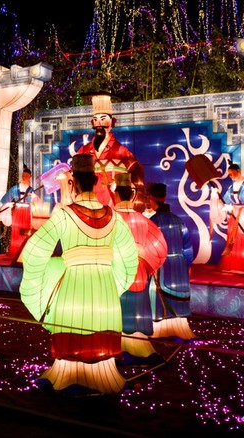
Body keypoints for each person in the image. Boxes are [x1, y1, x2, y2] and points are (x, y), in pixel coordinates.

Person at [19, 153, 139, 395]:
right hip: (105, 293)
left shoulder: (64, 215)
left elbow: (34, 250)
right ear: (95, 181)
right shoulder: (114, 217)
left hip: (74, 288)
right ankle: (103, 377)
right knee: (101, 332)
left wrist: (44, 278)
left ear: (72, 183)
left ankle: (68, 376)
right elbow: (129, 259)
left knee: (72, 329)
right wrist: (116, 283)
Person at [112, 173, 168, 365]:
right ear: (132, 195)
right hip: (138, 272)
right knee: (136, 310)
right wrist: (147, 266)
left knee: (117, 312)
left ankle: (119, 349)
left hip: (116, 273)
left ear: (116, 195)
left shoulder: (110, 219)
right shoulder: (143, 220)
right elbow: (160, 248)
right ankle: (138, 349)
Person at [76, 94, 144, 209]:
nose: (99, 124)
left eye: (103, 120)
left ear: (112, 122)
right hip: (89, 200)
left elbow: (135, 169)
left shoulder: (120, 150)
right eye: (95, 120)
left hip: (112, 199)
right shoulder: (84, 150)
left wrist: (120, 184)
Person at [147, 182, 196, 339]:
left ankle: (160, 331)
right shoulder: (178, 221)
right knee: (178, 299)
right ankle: (178, 330)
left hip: (162, 266)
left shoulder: (153, 222)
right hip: (179, 267)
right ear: (165, 197)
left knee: (158, 298)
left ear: (152, 199)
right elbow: (187, 248)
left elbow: (149, 248)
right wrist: (187, 265)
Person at [208, 163, 244, 274]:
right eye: (229, 174)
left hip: (243, 218)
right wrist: (216, 195)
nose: (231, 176)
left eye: (232, 173)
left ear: (238, 171)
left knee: (241, 241)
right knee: (231, 240)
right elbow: (224, 202)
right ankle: (230, 264)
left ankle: (240, 265)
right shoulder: (231, 188)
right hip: (233, 219)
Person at [0, 164, 39, 257]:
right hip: (17, 211)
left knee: (25, 231)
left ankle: (24, 252)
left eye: (27, 175)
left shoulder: (31, 190)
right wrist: (8, 204)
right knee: (16, 230)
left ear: (30, 176)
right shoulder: (15, 188)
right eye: (23, 175)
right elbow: (5, 200)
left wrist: (34, 197)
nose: (25, 177)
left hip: (26, 212)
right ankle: (15, 250)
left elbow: (36, 202)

--

Everything in the material above must be repeated exactly, apart from its pictures.

■ **ANSWER SECTION**:
Body keypoints for each person in the image. Boxes are [x1, y1, x2, y2] and points are (x, y), in pixel coordinates.

Person at [19, 153, 139, 395]:
right hip: (105, 293)
left shoulder: (64, 215)
left elbow: (34, 250)
right ear: (95, 181)
right shoulder: (114, 217)
left hip: (74, 288)
right ankle: (103, 377)
right knee: (101, 332)
left wrist: (44, 278)
left ear: (72, 183)
left ankle: (68, 376)
right elbow: (129, 259)
left knee: (72, 329)
right wrist: (116, 283)
Person at [112, 173, 168, 365]:
right ear: (132, 195)
right hip: (138, 272)
right knee: (136, 310)
right wrist: (147, 266)
left knee: (117, 312)
left ankle: (119, 349)
left hip: (116, 273)
left ear: (116, 195)
left shoulder: (110, 219)
right shoulder: (143, 220)
right elbow: (160, 248)
right ankle: (138, 349)
Person at [76, 94, 144, 209]:
nose: (99, 124)
left eye: (103, 120)
left ear: (112, 122)
right hip: (89, 200)
left elbow: (135, 169)
left shoulder: (120, 150)
right eye: (95, 120)
left hip: (112, 199)
right shoulder: (84, 150)
left wrist: (120, 184)
Person at [147, 182, 196, 339]:
left ankle: (160, 331)
right shoulder: (178, 221)
right knee: (178, 299)
right ankle: (178, 330)
left hip: (162, 266)
left shoulder: (153, 222)
right hip: (179, 267)
right ear: (165, 197)
left knee: (158, 298)
left ear: (152, 199)
right elbow: (187, 248)
left elbow: (149, 248)
right wrist: (187, 265)
Person at [208, 163, 244, 274]:
right eye: (229, 174)
left hip: (243, 218)
right wrist: (216, 195)
nose: (231, 176)
left eye: (232, 173)
left ear: (238, 171)
left knee: (241, 241)
right knee: (231, 240)
right elbow: (224, 202)
right ankle: (230, 264)
left ankle: (240, 265)
right shoulder: (231, 188)
right hip: (233, 219)
Person at [0, 164, 39, 257]:
right hip: (17, 211)
left knee: (25, 231)
left ankle: (24, 252)
left eye: (27, 175)
left shoulder: (31, 190)
right wrist: (8, 204)
right knee: (16, 230)
left ear: (30, 176)
right shoulder: (15, 188)
right eye: (23, 175)
right elbow: (5, 200)
left wrist: (34, 197)
nose: (25, 177)
left hip: (26, 212)
right ankle: (15, 250)
left elbow: (36, 202)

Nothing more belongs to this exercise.